发布于 2025-01-26 15:31:53 字数 2475 浏览 1 评论 0原文

我有一个Kinesis数据流,我想通过使用AWS胶将其插入AWS Redshift。我创建了爬行者来携带源表和目标表。

当我将记录保存在S3上而不是红移时。

但是,我一直在遇到错误

“流QueryException:列表shards时错误”


import sys
from awsglue.transforms import *
from awsglue.utils import getResolvedOptions
from pyspark.context import SparkContext
from awsglue.context import GlueContext
from awsglue.job import Job

from pyspark.sql import DataFrame, Row
import datetime
from awsglue import DynamicFrame

args = getResolvedOptions(sys.argv, ["JOB_NAME"])
sc = SparkContext()
glueContext = GlueContext(sc)
spark = glueContext.spark_session
job = Job(glueContext)
job.init(args["JOB_NAME"], args)

# Script generated for node Kinesis Stream
dataframe_KinesisStream_node1 = glueContext.create_data_frame.from_catalog(
   database="dev",
   table_name="ventilators_table_kinesis",
   additional_options={"startingPosition": "earliest", "inferSchema": "false"},
   transformation_ctx="dataframe_KinesisStream_node1",
)


def processBatch(data_frame, batchId):
   if data_frame.count() > 0:
       KinesisStream_node1 = DynamicFrame.fromDF(
           data_frame, glueContext, "from_data_frame"
       )
       # Script generated for node ApplyMapping
       ApplyMapping_node2 = ApplyMapping.apply(
           frame=KinesisStream_node1,
           mappings=[
               ("ventilatorid", "int", "ventilatorid", "int"),
               ("eventtime", "string", "eventtime", "string"),
               ("serialnumber", "string", "serialnumber", "string"),
               ("pressurecontrol", "int", "pressurecontrol", "int"),
               ("o2stats", "int", "o2stats", "int"),
               ("minutevolume", "int", "minutevolume", "int"),
               ("manufacturer", "string", "manufacturer", "string"),
           ],
           transformation_ctx="ApplyMapping_node2",
       )

       # Script generated for node Redshift Cluster
       RedshiftCluster_node3 = glueContext.write_dynamic_frame.from_catalog(
           frame=ApplyMapping_node2,
           database="dev",
           table_name="dev_projectlightspeed_ventilators_table",
           redshift_tmp_dir=args["TempDir"],
           transformation_ctx="RedshiftCluster_node3",
       )


glueContext.forEachBatch(
   frame=dataframe_KinesisStream_node1,
   batch_function=processBatch,
   options={
       "windowSize": "5 seconds",
       "checkpointLocation": args["TempDir"] + "/" + args["JOB_NAME"] + "/checkpoint/",
   },
)
job.commit()

请帮助!

I have a Kinesis data Stream whose records I want to insert it in the AWS redshift with using AWS Glue.I created crawlers to bring source table and target table .They are working fine with .
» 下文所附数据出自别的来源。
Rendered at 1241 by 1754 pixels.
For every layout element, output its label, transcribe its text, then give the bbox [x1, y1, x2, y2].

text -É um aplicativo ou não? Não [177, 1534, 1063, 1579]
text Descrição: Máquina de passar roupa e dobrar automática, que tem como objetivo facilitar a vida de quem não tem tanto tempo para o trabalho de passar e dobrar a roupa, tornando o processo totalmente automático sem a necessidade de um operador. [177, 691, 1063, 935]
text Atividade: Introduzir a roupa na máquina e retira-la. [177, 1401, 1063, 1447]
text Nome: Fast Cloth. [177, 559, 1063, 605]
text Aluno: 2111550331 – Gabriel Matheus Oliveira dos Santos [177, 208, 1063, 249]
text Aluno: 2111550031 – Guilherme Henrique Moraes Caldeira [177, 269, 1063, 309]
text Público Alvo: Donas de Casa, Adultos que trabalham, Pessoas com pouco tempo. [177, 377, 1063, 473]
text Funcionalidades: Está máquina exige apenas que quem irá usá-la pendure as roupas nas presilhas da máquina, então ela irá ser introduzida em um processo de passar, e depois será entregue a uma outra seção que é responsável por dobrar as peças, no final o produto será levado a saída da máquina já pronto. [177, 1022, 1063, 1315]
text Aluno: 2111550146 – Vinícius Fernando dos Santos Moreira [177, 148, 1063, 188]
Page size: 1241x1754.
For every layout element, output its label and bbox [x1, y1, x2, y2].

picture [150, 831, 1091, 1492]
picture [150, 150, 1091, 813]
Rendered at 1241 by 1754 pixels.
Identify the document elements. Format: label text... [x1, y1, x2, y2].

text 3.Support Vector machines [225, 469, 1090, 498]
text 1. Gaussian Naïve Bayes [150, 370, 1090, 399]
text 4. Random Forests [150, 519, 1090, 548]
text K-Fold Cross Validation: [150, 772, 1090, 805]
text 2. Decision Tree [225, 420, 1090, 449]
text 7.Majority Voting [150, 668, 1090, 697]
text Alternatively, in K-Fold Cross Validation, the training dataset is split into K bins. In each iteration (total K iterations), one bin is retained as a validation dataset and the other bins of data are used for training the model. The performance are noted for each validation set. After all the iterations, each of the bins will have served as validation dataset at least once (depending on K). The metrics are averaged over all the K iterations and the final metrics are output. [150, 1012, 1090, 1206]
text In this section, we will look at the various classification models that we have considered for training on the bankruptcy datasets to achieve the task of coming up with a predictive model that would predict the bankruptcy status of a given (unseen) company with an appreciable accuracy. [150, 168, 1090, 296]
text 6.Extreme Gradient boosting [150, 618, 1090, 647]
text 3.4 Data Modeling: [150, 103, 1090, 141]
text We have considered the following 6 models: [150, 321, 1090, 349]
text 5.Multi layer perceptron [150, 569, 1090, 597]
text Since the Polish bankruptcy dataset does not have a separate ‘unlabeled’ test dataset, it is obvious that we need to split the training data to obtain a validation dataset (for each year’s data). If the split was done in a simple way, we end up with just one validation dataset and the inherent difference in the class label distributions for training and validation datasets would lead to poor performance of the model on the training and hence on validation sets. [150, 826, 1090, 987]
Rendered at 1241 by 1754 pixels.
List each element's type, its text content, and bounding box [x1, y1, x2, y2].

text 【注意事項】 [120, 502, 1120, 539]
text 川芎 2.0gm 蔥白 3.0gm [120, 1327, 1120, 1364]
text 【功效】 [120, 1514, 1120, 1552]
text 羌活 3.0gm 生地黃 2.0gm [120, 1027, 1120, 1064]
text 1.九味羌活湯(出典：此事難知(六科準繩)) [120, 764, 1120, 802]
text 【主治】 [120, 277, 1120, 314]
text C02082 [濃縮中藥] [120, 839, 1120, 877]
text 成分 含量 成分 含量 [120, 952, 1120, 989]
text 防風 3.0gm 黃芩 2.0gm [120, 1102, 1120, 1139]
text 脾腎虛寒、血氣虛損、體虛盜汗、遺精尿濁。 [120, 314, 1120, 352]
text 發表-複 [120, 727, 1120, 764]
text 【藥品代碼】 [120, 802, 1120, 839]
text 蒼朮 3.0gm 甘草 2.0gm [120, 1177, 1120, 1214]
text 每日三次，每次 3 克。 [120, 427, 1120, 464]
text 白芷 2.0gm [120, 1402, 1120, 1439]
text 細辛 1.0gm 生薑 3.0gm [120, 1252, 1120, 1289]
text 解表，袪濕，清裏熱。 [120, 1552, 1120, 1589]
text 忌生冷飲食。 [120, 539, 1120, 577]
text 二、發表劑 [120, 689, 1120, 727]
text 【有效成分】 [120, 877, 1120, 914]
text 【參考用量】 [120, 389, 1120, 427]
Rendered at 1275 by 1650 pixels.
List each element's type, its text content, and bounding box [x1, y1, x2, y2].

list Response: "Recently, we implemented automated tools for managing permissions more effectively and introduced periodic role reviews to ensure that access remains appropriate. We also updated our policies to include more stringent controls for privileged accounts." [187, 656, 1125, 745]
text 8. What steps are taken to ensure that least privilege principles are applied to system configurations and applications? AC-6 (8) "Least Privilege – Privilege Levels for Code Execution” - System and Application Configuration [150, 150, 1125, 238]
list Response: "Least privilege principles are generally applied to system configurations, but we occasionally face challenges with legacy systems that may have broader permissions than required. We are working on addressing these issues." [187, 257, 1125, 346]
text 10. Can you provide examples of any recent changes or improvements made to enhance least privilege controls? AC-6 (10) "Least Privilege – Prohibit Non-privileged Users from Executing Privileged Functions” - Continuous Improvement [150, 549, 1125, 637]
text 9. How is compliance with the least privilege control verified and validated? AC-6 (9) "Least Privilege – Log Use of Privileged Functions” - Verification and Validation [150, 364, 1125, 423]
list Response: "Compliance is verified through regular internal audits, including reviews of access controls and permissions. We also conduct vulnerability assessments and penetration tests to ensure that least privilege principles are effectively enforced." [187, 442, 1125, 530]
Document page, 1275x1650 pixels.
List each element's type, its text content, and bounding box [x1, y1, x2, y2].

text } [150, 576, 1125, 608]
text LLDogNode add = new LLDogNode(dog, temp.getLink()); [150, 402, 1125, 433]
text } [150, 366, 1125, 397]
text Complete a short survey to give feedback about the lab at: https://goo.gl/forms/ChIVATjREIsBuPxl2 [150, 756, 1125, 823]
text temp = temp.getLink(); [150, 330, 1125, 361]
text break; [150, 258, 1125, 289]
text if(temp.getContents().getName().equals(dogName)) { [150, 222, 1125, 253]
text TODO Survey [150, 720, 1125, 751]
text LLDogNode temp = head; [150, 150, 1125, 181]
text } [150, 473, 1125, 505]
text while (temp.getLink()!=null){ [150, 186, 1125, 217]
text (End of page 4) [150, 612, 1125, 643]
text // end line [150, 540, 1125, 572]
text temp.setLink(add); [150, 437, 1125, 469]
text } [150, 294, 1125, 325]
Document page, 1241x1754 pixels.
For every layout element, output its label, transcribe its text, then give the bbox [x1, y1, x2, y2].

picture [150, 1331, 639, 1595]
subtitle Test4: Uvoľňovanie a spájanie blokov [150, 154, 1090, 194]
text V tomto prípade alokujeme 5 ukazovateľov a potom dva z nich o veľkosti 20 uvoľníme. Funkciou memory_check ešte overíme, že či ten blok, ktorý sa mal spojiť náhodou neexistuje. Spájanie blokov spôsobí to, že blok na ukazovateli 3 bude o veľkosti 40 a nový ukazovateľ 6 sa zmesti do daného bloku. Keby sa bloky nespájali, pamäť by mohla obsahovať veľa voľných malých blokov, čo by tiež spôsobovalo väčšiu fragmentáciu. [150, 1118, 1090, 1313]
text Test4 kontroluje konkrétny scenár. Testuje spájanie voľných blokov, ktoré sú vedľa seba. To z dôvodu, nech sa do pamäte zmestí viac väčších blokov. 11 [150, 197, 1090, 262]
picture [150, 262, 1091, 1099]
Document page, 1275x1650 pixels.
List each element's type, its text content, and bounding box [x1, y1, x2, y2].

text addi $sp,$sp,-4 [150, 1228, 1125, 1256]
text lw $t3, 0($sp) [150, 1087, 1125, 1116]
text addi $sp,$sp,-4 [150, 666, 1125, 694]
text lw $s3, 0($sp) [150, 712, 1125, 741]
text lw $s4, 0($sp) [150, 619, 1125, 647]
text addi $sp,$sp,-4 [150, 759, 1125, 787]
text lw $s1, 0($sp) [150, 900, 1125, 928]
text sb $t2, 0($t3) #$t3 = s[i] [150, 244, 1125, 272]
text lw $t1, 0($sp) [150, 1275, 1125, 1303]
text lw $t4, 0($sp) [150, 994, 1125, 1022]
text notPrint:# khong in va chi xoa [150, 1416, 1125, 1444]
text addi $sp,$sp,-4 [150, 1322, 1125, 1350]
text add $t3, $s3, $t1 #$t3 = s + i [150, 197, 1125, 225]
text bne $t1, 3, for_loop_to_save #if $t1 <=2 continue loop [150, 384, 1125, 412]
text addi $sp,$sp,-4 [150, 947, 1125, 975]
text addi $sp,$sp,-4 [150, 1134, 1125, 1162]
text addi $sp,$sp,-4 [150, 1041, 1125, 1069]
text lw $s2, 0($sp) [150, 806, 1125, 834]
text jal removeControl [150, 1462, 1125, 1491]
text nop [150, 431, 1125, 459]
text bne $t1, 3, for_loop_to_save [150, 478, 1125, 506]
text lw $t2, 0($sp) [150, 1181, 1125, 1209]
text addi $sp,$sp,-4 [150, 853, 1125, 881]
The code works when I save the records on S3 instead of Redshift .But When using Target as Redshift I get error.

However I keep getting error

"StreamingQueryException: Error while List shards"


import sys
from awsglue.transforms import *
from awsglue.utils import getResolvedOptions
from pyspark.context import SparkContext
from awsglue.context import GlueContext
from awsglue.job import Job

from pyspark.sql import DataFrame, Row
import datetime
from awsglue import DynamicFrame

args = getResolvedOptions(sys.argv, ["JOB_NAME"])
sc = SparkContext()
glueContext = GlueContext(sc)
spark = glueContext.spark_session
job = Job(glueContext)
job.init(args["JOB_NAME"], args)

# Script generated for node Kinesis Stream
dataframe_KinesisStream_node1 = glueContext.create_data_frame.from_catalog(
   database="dev",
   table_name="ventilators_table_kinesis",
   additional_options={"startingPosition": "earliest", "inferSchema": "false"},
   transformation_ctx="dataframe_KinesisStream_node1",
)


def processBatch(data_frame, batchId):
   if data_frame.count() > 0:
       KinesisStream_node1 = DynamicFrame.fromDF(
           data_frame, glueContext, "from_data_frame"
       )
       # Script generated for node ApplyMapping
       ApplyMapping_node2 = ApplyMapping.apply(
           frame=KinesisStream_node1,
           mappings=[
               ("ventilatorid", "int", "ventilatorid", "int"),
               ("eventtime", "string", "eventtime", "string"),
               ("serialnumber", "string", "serialnumber", "string"),
               ("pressurecontrol", "int", "pressurecontrol", "int"),
               ("o2stats", "int", "o2stats", "int"),
               ("minutevolume", "int", "minutevolume", "int"),
               ("manufacturer", "string", "manufacturer", "string"),
           ],
           transformation_ctx="ApplyMapping_node2",
       )

       # Script generated for node Redshift Cluster
       RedshiftCluster_node3 = glueContext.write_dynamic_frame.from_catalog(
           frame=ApplyMapping_node2,
           database="dev",
           table_name="dev_projectlightspeed_ventilators_table",
           redshift_tmp_dir=args["TempDir"],
           transformation_ctx="RedshiftCluster_node3",
       )


glueContext.forEachBatch(
   frame=dataframe_KinesisStream_node1,
   batch_function=processBatch,
   options={
       "windowSize": "5 seconds",
       "checkpointLocation": args["TempDir"] + "/" + args["JOB_NAME"] + "/checkpoint/",
   },
)
job.commit()

PLease help !!

如果你对这篇内容有疑问,欢迎到本站社区发帖提问 参与讨论,获取更多帮助,或者扫码二维码加入 Web 技术交流群。

扫码二维码加入Web技术交流群

发布评论

需要 登录 才能够评论, 你可以免费 注册 一个本站的账号。

评论(2

泪冰清 2025-02-02 15:31:53

面对此类似的错误,即streamQueryException:错误时列表shards在使用S3作为输出的胶水流式作业时。正如错误消息所指出的那样,有关丢失的运动权限(读取碎片)在IAM的角色中,问题的问题是。

给予适当的运动权限对我有用。

但是,由于您的工作在S3输出方面效果很好,但会导致Redshift问题,因此检查工作角色是否对Redshift和Kinesis都具有适当的权限。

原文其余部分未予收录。